Dataset entries:

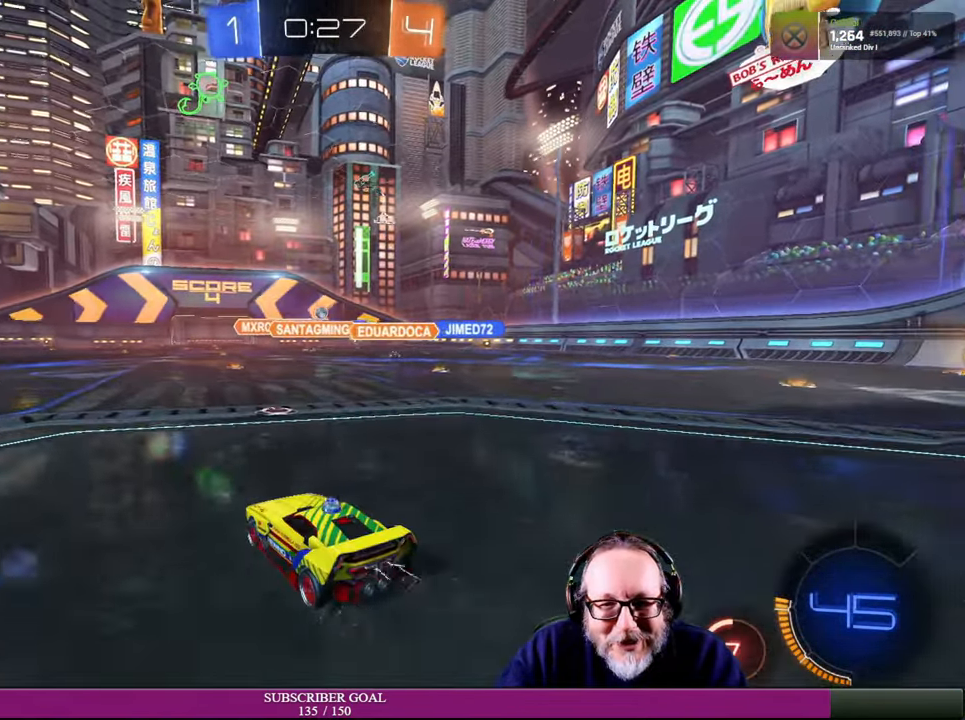
{"buttons": ["R2"], "left_stick": "up-right", "right_stick": "center", "events": [[33, "left_stick", "right"], [233, "left_stick", "up-right"]]}
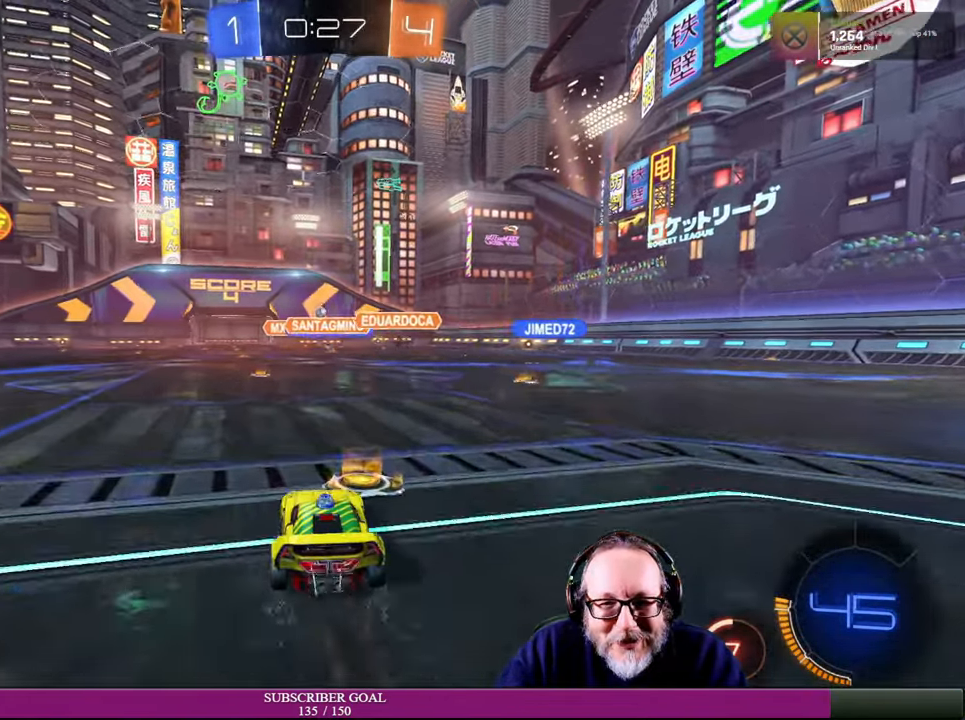
{"buttons": ["R2"], "left_stick": "up-left", "right_stick": "center", "events": [[50, "left_stick", "center"], [200, "left_stick", "up-left"], [367, "left_stick", "center"], [484, "left_stick", "up-left"]]}
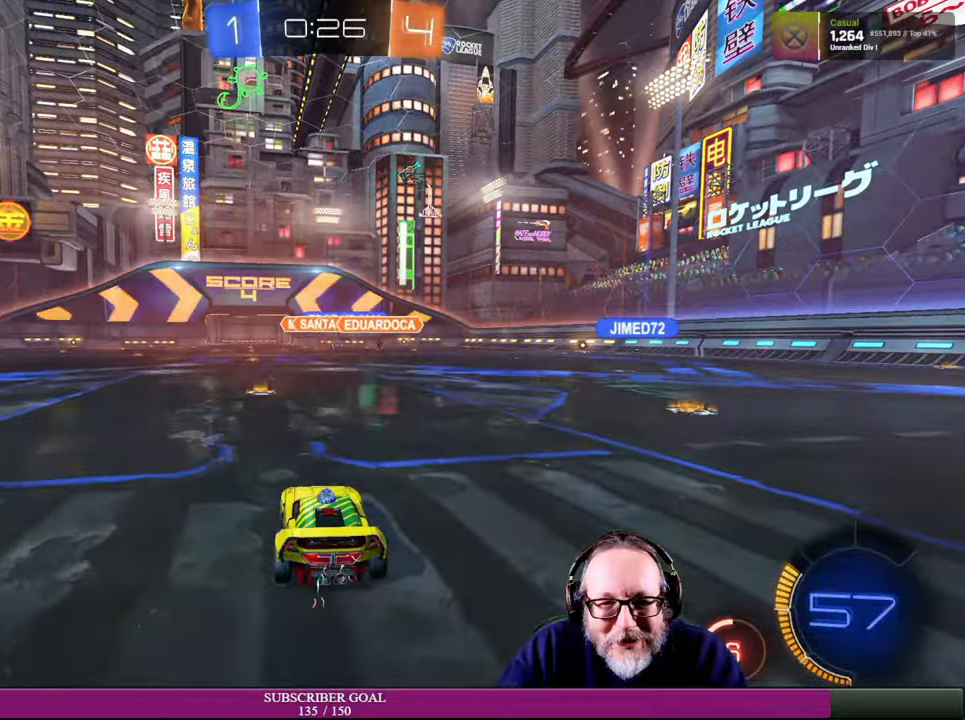
{"buttons": ["R2"], "left_stick": "up-left", "right_stick": "center", "events": [[117, "left_stick", "center"], [450, "left_stick", "up-left"]]}
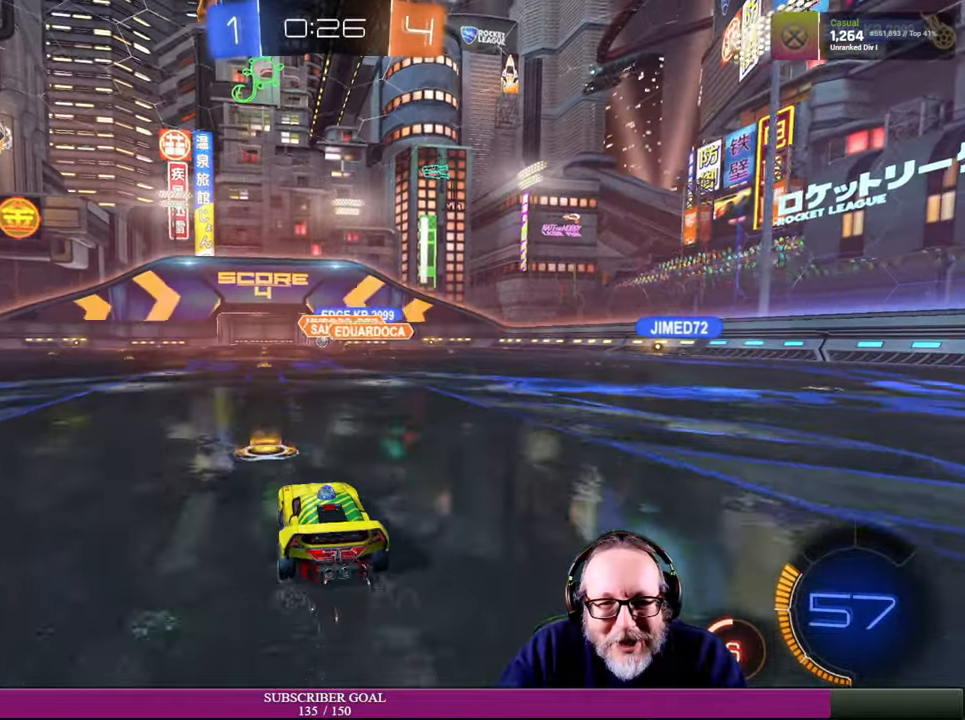
{"buttons": ["R2"], "left_stick": "center", "right_stick": "center", "events": [[167, "left_stick", "center"], [267, "left_stick", "right"], [484, "left_stick", "center"]]}
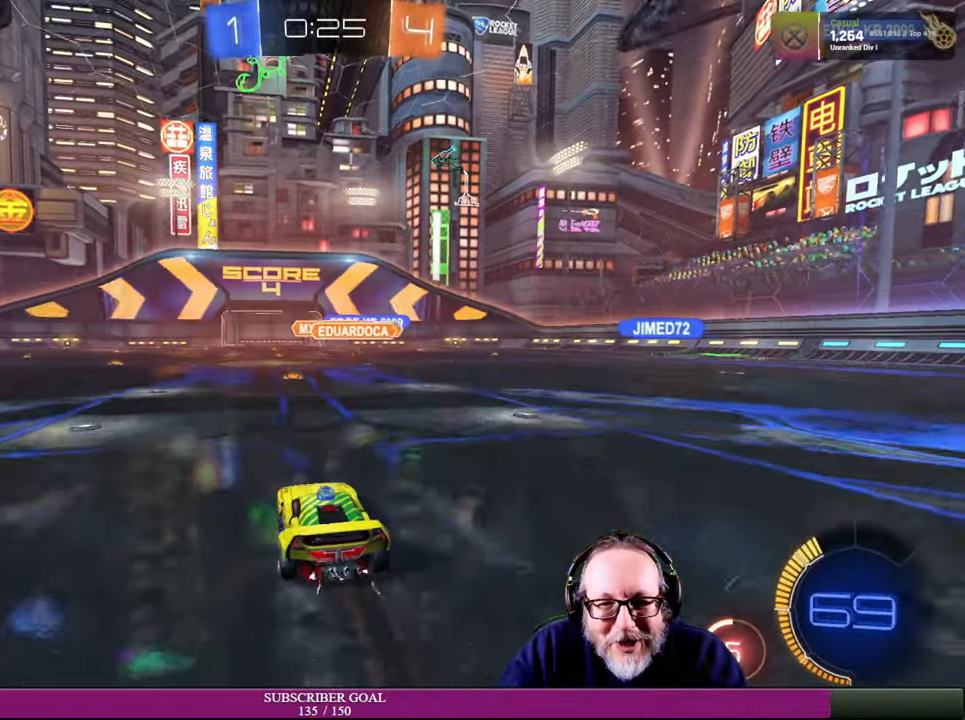
{"buttons": ["R2"], "left_stick": "center", "right_stick": "center", "events": [[267, "left_stick", "right"], [350, "left_stick", "center"]]}
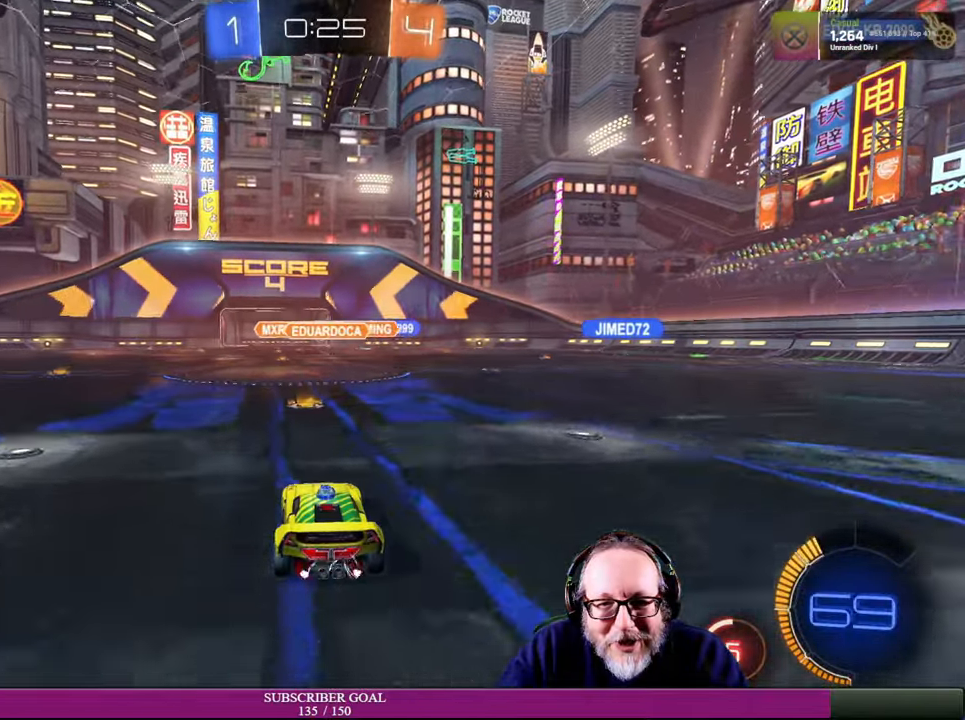
{"buttons": [], "left_stick": "center", "right_stick": "center", "events": [[434, "R2", "up"]]}
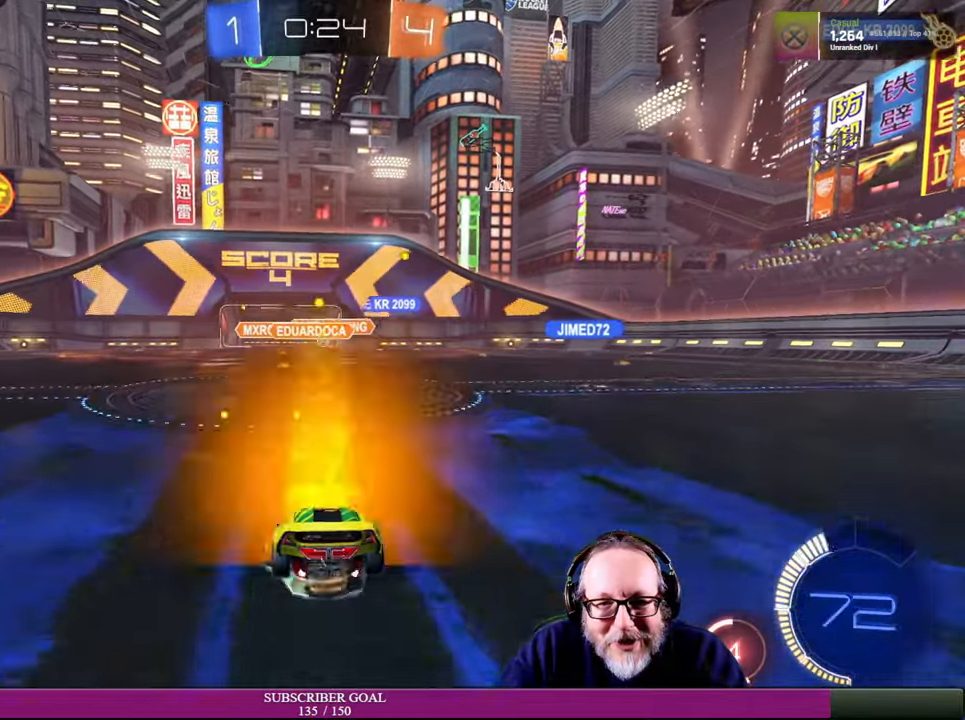
{"buttons": [], "left_stick": "center", "right_stick": "center", "events": []}
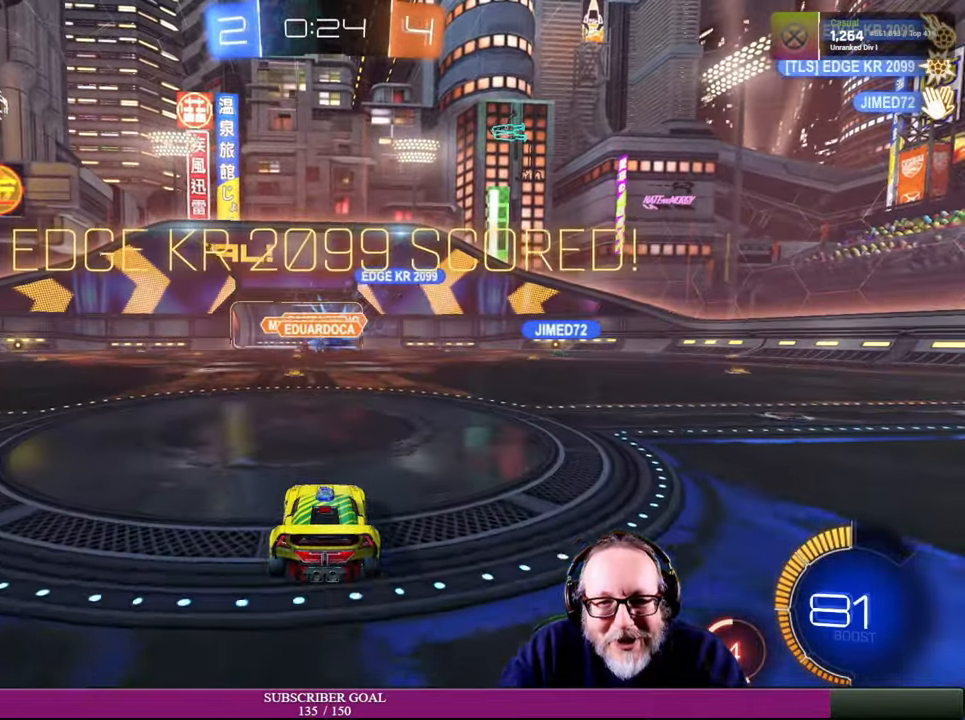
{"buttons": [], "left_stick": "center", "right_stick": "center", "events": []}
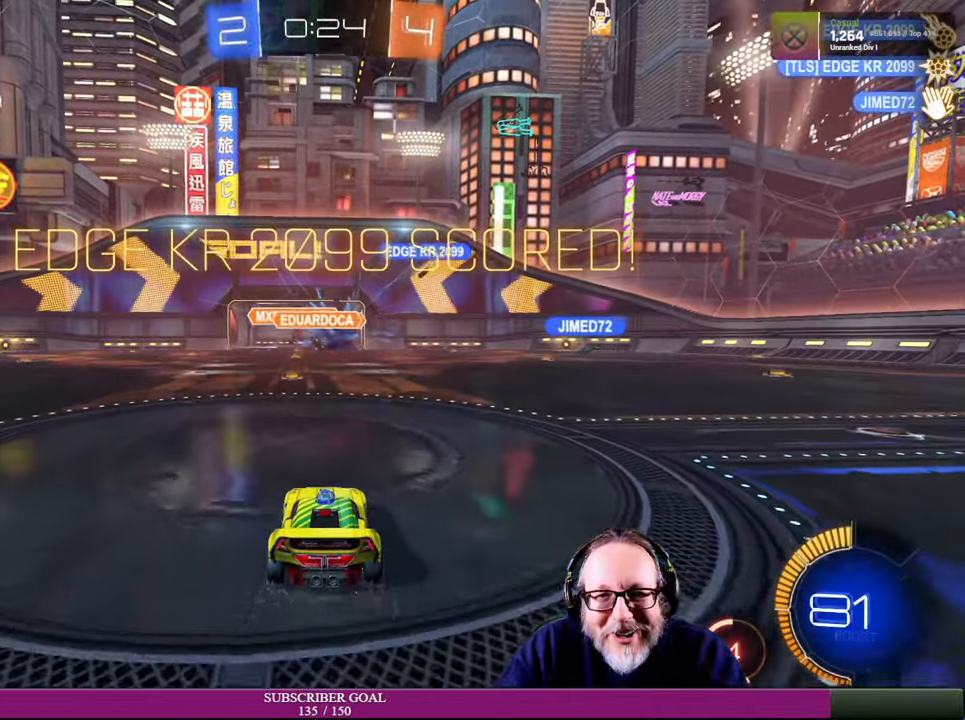
{"buttons": [], "left_stick": "center", "right_stick": "center", "events": []}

PROBLEM DETAILS:
With the pictures stripped out, return each record word for word.

EXPECTED ANSWER:
{"buttons": ["R2"], "left_stick": "up-right", "right_stick": "center", "events": [[33, "left_stick", "right"], [233, "left_stick", "up-right"]]}
{"buttons": ["R2"], "left_stick": "up-left", "right_stick": "center", "events": [[50, "left_stick", "center"], [200, "left_stick", "up-left"], [367, "left_stick", "center"], [484, "left_stick", "up-left"]]}
{"buttons": ["R2"], "left_stick": "up-left", "right_stick": "center", "events": [[117, "left_stick", "center"], [450, "left_stick", "up-left"]]}
{"buttons": ["R2"], "left_stick": "center", "right_stick": "center", "events": [[167, "left_stick", "center"], [267, "left_stick", "right"], [484, "left_stick", "center"]]}
{"buttons": ["R2"], "left_stick": "center", "right_stick": "center", "events": [[267, "left_stick", "right"], [350, "left_stick", "center"]]}
{"buttons": [], "left_stick": "center", "right_stick": "center", "events": [[434, "R2", "up"]]}
{"buttons": [], "left_stick": "center", "right_stick": "center", "events": []}
{"buttons": [], "left_stick": "center", "right_stick": "center", "events": []}
{"buttons": [], "left_stick": "center", "right_stick": "center", "events": []}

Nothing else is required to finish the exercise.